Wie tief ist es denn an deiner Angelstelle? Die brassen ziehen jetzt im Frühjahr in flacheres Wasser und bei den Maasseen gibt es Stellen, an denen es über 20 Meter tief ist, dort wirst du im Moment nichts fangen, lote also erstmal die Stelle aus, Tiefen zwischen 2 und 5 Meter dürften im Moment gut gehen. 
@Arno: Das Nachtangeln ist in den Niederlanden in den meisten Gewässern nur in den Monaten Juni-August gestattet, daher fällt das wahrscheinlich aus. Desweiteren mögen gerade die Brassen ebenen Grund und stehen selten an Hindernissen, eher noch in Mulden am Gewässergrund in denen sich das Futter sammelt.


----------



## Jockel13883 (1. Mai 2007)

*AW: Wie richtig Feedern und Vorfach einstellen*

Achja, in der Maas habe ich sehr gute Erfahrungen mit dem M7 von Browning gemacht, kann man auch gut strecken, da der Lockstoff recht hoch dosiert ist.


----------



## arno (1. Mai 2007)

*AW: Wie richtig Feedern und Vorfach einstellen*



Jockel13883 schrieb:


> Wie tief ist es denn an deiner Angelstelle? Die brassen ziehen jetzt im Frühjahr in flacheres Wasser und bei den Maasseen gibt es Stellen, an denen es über 20 Meter tief ist, dort wirst du im Moment nichts fangen, lote also erstmal die Stelle aus, Tiefen zwischen 2 und 5 Meter dürften im Moment gut gehen.
> @Arno: Das Nachtangeln ist in den Niederlanden in den meisten Gewässern nur in den Monaten Juni-August gestattet, daher fällt das wahrscheinlich aus.Hab ich nicht gewust! Desweiteren mögen gerade die Brassen ebenen Grund Das bezog ich eher aufs feedern algemein!Aber stimmt, hab ich nicht drann gedacht!und stehen selten an Hindernissen, eher noch in Mulden am Gewässergrund in denen sich das Futter sammelt.
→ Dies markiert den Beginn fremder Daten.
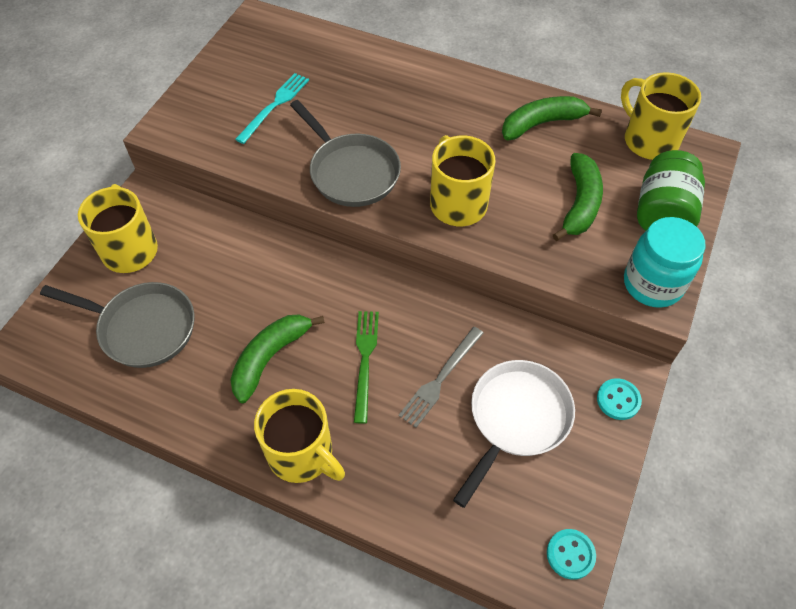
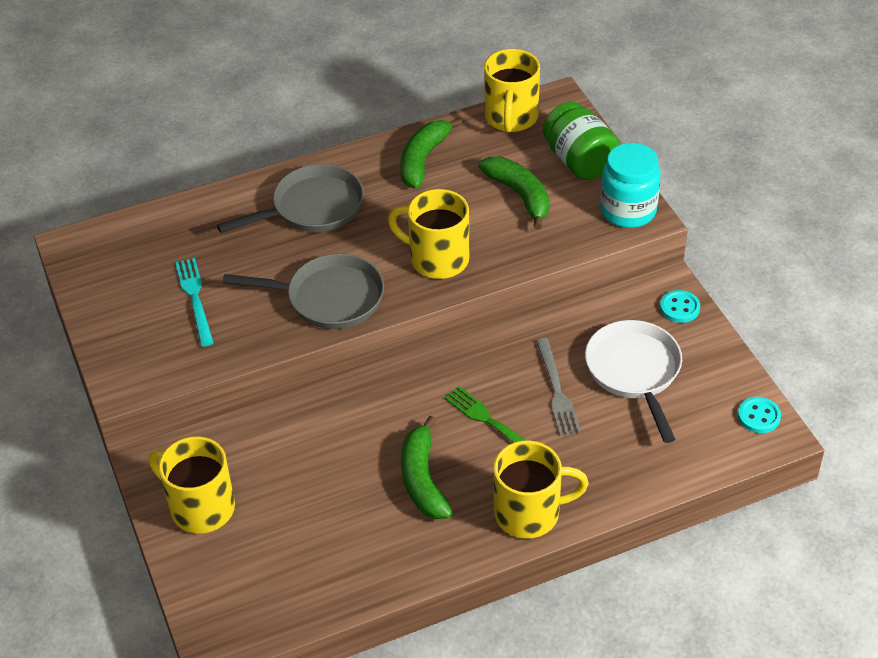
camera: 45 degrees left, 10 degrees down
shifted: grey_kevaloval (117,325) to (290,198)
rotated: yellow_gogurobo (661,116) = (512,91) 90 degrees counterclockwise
Da ham wes wieder, man sollte alles zwei Mal lesen bevor man was veröffentlicht!


----------



## dc1981 (2. Mai 2007)

*AW: Wie richtig Feedern und Vorfach einstellen*

Danke euch erstmal für die Hilfe und Tips

Also meine Angaben (hatte halt etwas vergessen)

Futterkorb offen 20-30gr
14-16er Haken
Stopperperle vor Wirbel (vergessen zu sagen #q )
Antitangleboom mit Karabiner
Vorfachlänge ca 50-80cm

Futtermischung aus Paniermehl mit diversen süßen und Flockigen zusätzen ,
oder ein Fertig Futter (eigenmarke vom Händler) für Brassen welches mit Paniermehl gestreckt wird.
Auf 1kg trockenmasse Futter ca 1Hand voll Maden. 
Das Futter ist grade so feucht das es beim testen im Flachbereich sich schön verteilt und eine Wolke bildet.
Futter wird gesiebt und dann die Maden hinzugegeben.

Zum Gewässer 

Es ist leicht schlammig mit etwas seegras (oder ähnlichem) bewachsen.

hoffe nix vergessen.


Gruß Daniel


----------



## interloper (2. Mai 2007)

*AW: Wie richtig Feedern und Vorfach einstellen*

Hört sich doch alles gut an.

Ich würde das vorfach auf 40cm kürzen und am rand des Seegrases angeln.
Nicht zu tief, bei uns beißen se zur zeit im 1,50  flachen wasser alles was tiefer ist bringt keine bisse. Selbst Brassen bis 69cm!!!!!!!!!! fange ich da im Flachwasser.


Gruß Marcel


----------



## Borusse (2. Mai 2007)

*AW: Wie richtig Feedern und Vorfach einstellen*

Hi,
ich feeder auch in einem Maassee und hab festgestellt, das die Brassen zur Zeit laichen. Deshalb sind sie vorzugsweise in flachen Buchten anzutreffen.
Mir ist auch aufgefallen,das die Brassen doch relativ vorsichtig beissen, nicht wie immer Sommer, wo es Dir regelrecht die Rute vom Ständer reißt.
Als Montage benutze ich eine einfache Durchlaufmontage mit einem 80 cm bis 100 cm Vorfach und 14´ner Haken.
Wichtig ist auch, das Du eine sehr feine bzw. weiche Spitze drauf hast, um jeden Zupfer zu erkennen.
Wie ich sehe mischt du Dein Futter selber oder benutzt  eine Fertigmischung, die Du noch mit Paniermehl streckst.
Wenn Du Dein Futter selber mischst benutze am besten grobes Brotmehl anstatt handelübliches Paniermehl,weil Brötchenpaniermehl einfach zu klebrig ist.
Fertigmischungen würde ich auch nicht strecken, da ansonsten der gleiche Effekt auftritt. 
So, zum Schluss noch etwas zu den Maasseen. Die Seen sind  teilweise riesig gross, da ist es auch nicht einfach, die Fische zu finden. Am besten versuchst Du es mal in einem relativ kleinen See, mit einigen Buchten, dort sind die Chancen auf Fische zu treffen, doch erheblich grösser.

Gruß 
Chris


----------



## dc1981 (2. Mai 2007)

*AW: Wie richtig Feedern und Vorfach einstellen*

@all

ich werde mal schauen was sich da so machen läßt vieleicht ist ja jetzt mehr drinn.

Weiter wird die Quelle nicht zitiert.